I slumped back into my seat and finished my lunch.
CHAPTER EIGHT
Four afternoons in a row I showed up on March’s porch, a thick manila folder hidden behind my back. And every time March answered the door, he gave me some lame excuse about having too much homework to hang out. Today had to be different.
“You’ve gotta help me,” I said as soon as the door opened. Only instead of March standing in the open doorway, it was Maggie, his oldest sister and a senior at Lakeview High School.
“Sheesh, Kazu.” She laughed. “All you had to do was ask.”
“Sorry. I thought you were March.”
Maggie was the prettiest Winters girl. She had dark, thick curls and ice-blue eyes, while March’s—and the rest of his siblings’—were brown. She wore thick glasses that made her look super smart. College scouts were begging her to attend their fancy-pants schools when she graduated.
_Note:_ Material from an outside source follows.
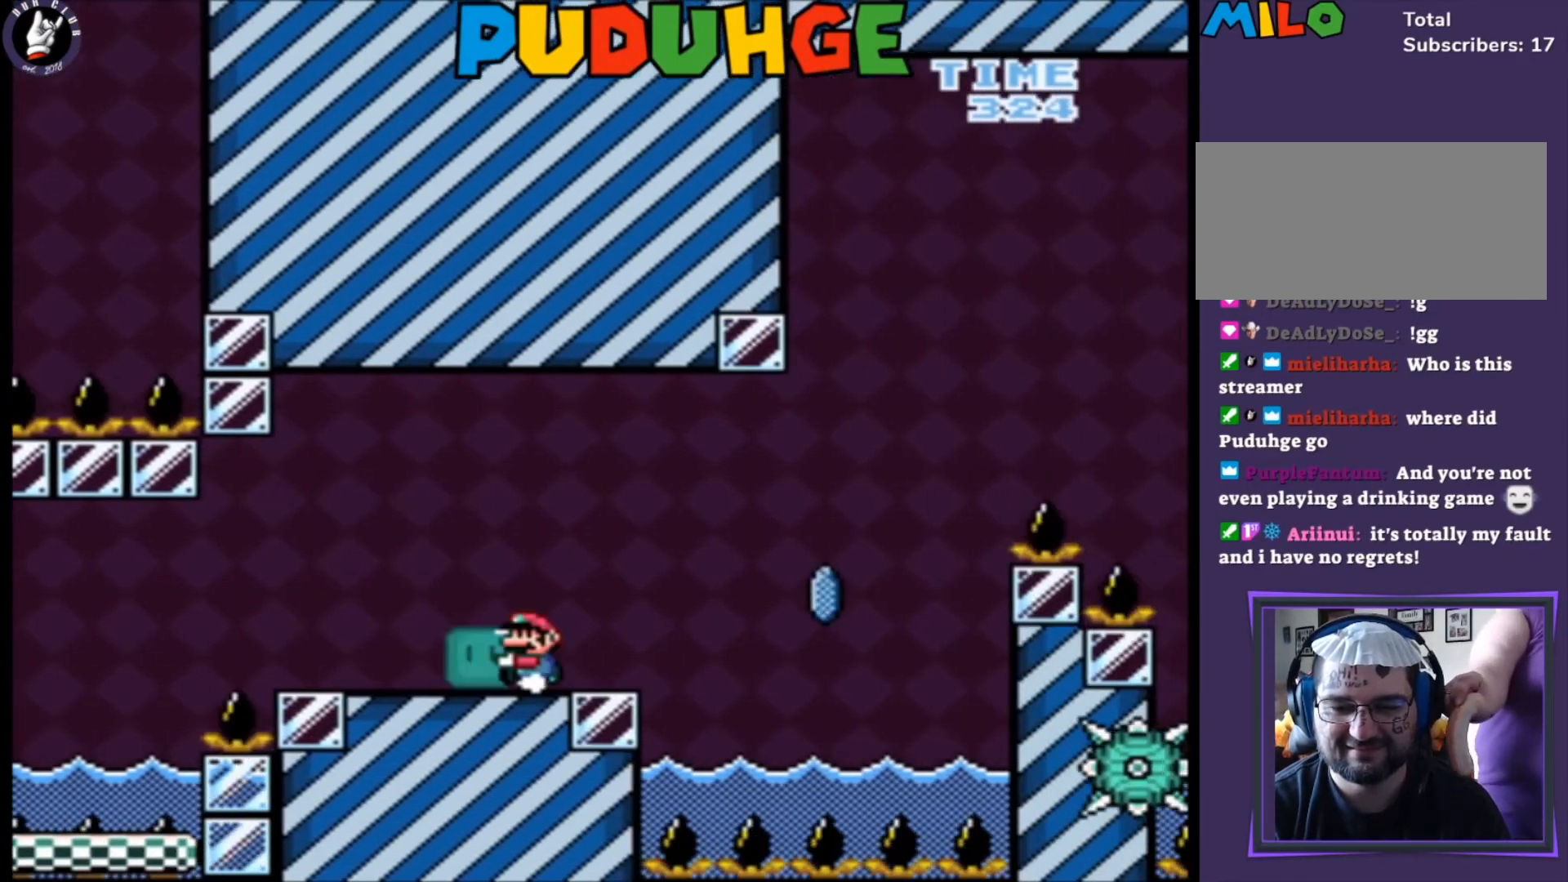
{"buttons": [], "events": [[467, "Y", "up"]]}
She and March were most alike, and she had taught him everything he knew about computer programming—and, as long as his parents weren’t listening, hacking. March would definitely go to a fancy-pants college when he graduated, too.
“Come in,” she said, sweeping her arm out like a game-show model.
I walked into the house, nearly tripping over a pile of shoes in the entryway as Maggie moved toward the stairs. The layout of the Winterses’ house was nearly identical to ours, but the atmosphere was completely different. Theirs was artsy and laid-back and a little sloppy, whereas ours was always super neat. Abstract paintings hung from the walls of the living room, except over the mantel, where pictures of the seven Winters kids were crammed. While the walls looked like an art gallery, the floor looked like a daycare center, with stacks of puzzles, games, clothing, blankets, and abandoned art projects scattered throughout the house. But even though it was cluttered, I was always drawn into the happy, warm mess of the Winters family. In my opinion, clutter was cozier than clean. But I would never say that in front of Mom.